Welcome to Biscuit Notes
Biscuit Notes will start publishing reviews in July 2025.
I’ve been keeping restaurant notes for years. Scribbled on receipts, typed into my Notes app between courses, sometimes just a few words to trigger a memory: “asparagus/white wine!!” or “that duck confit with apricot”
Growing up in Europe, in a family where recipes passed through generations like heirlooms, I thought I understood food. But Montreal cracked open my palate in ways I never expected. This city, with its mix of old-world technique and new-world audacity, its stubborn bistros and restless innovators, taught me that tradition and evolution could share the same plate.
Recently, I noticed something about my notes. The ones that mattered weren’t from first visits. They were from the third time, the fifth time, when a restaurant had become part of my rhythm.
The name came to me while thinking about biscotti—those Italian cookies that go into the oven twice. The first baking creates something fine. But it’s that second pass through the heat that transforms them into what they’re meant to be: deeper, more complex, built to last. That’s what happens when you return to a restaurant. The second visit reveals what the first only hinted at.
We all know this intuitively. Nobody decides their favorite restaurant after one meal. We fall in love through repetition, through bringing different friends, through trusting a kitchen with our celebrations and our ordinary Tuesdays alike. Yet most restaurant writing pretends otherwise, offering definitive judgments based on single encounters.
So Biscuit Notes is my attempt at something different. These are notes on restaurants worth the second baking. Every review requires at least two visits, at least six months apart. I remain anonymous and pay my own way. And since I’m only writing about places that deserve your time, there’s no need for negativity. Like leaving crumbs to find your way back, these notes mark the places worth returning to.
This six-month gap matters. First impressions can deceive. Opening week energy fades. Chefs leave. Menus evolve. But a restaurant that maintains its standards over time, or better yet improves? That’s worth documenting. That’s worth your Saturday night.
The approach naturally filters for what matters. You discover which dishes become signatures, which servers remember your preferences, how a kitchen handles both December’s chaos and February’s quiet. You see evolution—how sauces deepen and become more refined, how plating grows more confident, how teams find their rhythm.
Think of these as notes from a friend who’s already been back. Who knows not just what to order, but when the light hits the dining room just right, which server gives the best wine advice, why Tuesday’s menu often surprises more than Saturday’s.
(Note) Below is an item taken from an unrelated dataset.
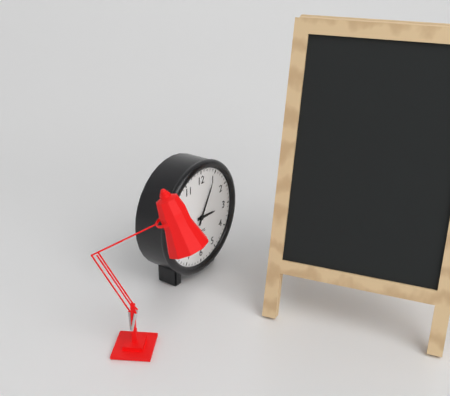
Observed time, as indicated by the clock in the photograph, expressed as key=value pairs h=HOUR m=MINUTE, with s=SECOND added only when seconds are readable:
h=3 m=5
The kind of knowledge that only comes from being a regular.
In a world of hot takes, countless Instagram stories, and opening week coverage, I choose the slow path. Because good restaurants deserve recognition, great ones deserve advocacy, and you deserve reviews from someone who’s been there more than once.
Welcome to Biscuit Notes, where the highest compliment is returning. Where six months means something. Where every review is a small promise: this place is worth going back.
We’re starting in Montreal, a city where restaurants earn loyalty through long winters and construction seasons, where your favorite spot becomes part of your story. A city that rewards those who look past the hype to find the places worth returning to, season after season.
Because I already have. At least twice.